-- MATERIAL FOR THIS TASK follows --
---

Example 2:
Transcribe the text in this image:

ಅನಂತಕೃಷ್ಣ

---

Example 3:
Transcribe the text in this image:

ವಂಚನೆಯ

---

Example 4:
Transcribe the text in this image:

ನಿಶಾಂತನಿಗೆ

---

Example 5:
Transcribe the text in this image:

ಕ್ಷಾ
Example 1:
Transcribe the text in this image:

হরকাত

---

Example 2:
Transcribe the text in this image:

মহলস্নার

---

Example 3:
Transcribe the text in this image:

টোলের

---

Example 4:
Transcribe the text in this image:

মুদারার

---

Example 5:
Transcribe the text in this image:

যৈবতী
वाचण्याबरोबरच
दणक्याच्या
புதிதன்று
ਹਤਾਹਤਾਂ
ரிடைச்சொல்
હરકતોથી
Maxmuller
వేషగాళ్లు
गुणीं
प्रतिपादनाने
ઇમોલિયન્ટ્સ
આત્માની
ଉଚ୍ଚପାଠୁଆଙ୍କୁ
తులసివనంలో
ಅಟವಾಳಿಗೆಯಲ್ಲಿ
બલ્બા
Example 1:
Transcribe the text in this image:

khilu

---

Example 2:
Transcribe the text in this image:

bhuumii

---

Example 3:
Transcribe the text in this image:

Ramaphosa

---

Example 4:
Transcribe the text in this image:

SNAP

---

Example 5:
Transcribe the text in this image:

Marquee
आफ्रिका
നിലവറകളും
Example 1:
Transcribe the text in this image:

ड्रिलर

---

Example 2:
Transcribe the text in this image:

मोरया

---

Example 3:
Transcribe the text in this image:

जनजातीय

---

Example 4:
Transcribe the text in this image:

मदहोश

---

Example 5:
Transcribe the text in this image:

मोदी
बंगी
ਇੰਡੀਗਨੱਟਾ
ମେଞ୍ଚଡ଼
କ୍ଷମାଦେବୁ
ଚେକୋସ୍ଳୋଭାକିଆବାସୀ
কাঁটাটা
-- MATERIAL FOR THIS TASK concluded --
(WORK INSTRUCTIONS): Could you return the complete listing, word for word?

(SOLUTION TO THIS EXERCISE):
---

Example 2:
Transcribe the text in this image:

ಅನಂತಕೃಷ್ಣ

---

Example 3:
Transcribe the text in this image:

ವಂಚನೆಯ

---

Example 4:
Transcribe the text in this image:

ನಿಶಾಂತನಿಗೆ

---

Example 5:
Transcribe the text in this image:

ಕ್ಷಾ
Example 1:
Transcribe the text in this image:

হরকাত

---

Example 2:
Transcribe the text in this image:

মহলস্নার

---

Example 3:
Transcribe the text in this image:

টোলের

---

Example 4:
Transcribe the text in this image:

মুদারার

---

Example 5:
Transcribe the text in this image:

যৈবতী
वाचण्याबरोबरच
दणक्याच्या
புதிதன்று
ਹਤਾਹਤਾਂ
ரிடைச்சொல்
હરકતોથી
Maxmuller
వేషగాళ్లు
गुणीं
प्रतिपादनाने
ઇમોલિયન્ટ્સ
આત્માની
ଉଚ୍ଚପାଠୁଆଙ୍କୁ
తులసివనంలో
ಅಟವಾಳಿಗೆಯಲ್ಲಿ
બલ્બા
Example 1:
Transcribe the text in this image:

khilu

---

Example 2:
Transcribe the text in this image:

bhuumii

---

Example 3:
Transcribe the text in this image:

Ramaphosa

---

Example 4:
Transcribe the text in this image:

SNAP

---

Example 5:
Transcribe the text in this image:

Marquee
आफ्रिका
നിലവറകളും
Example 1:
Transcribe the text in this image:

ड्रिलर

---

Example 2:
Transcribe the text in this image:

मोरया

---

Example 3:
Transcribe the text in this image:

जनजातीय

---

Example 4:
Transcribe the text in this image:

मदहोश

---

Example 5:
Transcribe the text in this image:

मोदी
बंगी
ਇੰਡੀਗਨੱਟਾ
ମେଞ୍ଚଡ଼
କ୍ଷମାଦେବୁ
ଚେକୋସ୍ଳୋଭାକିଆବାସୀ
কাঁটাটা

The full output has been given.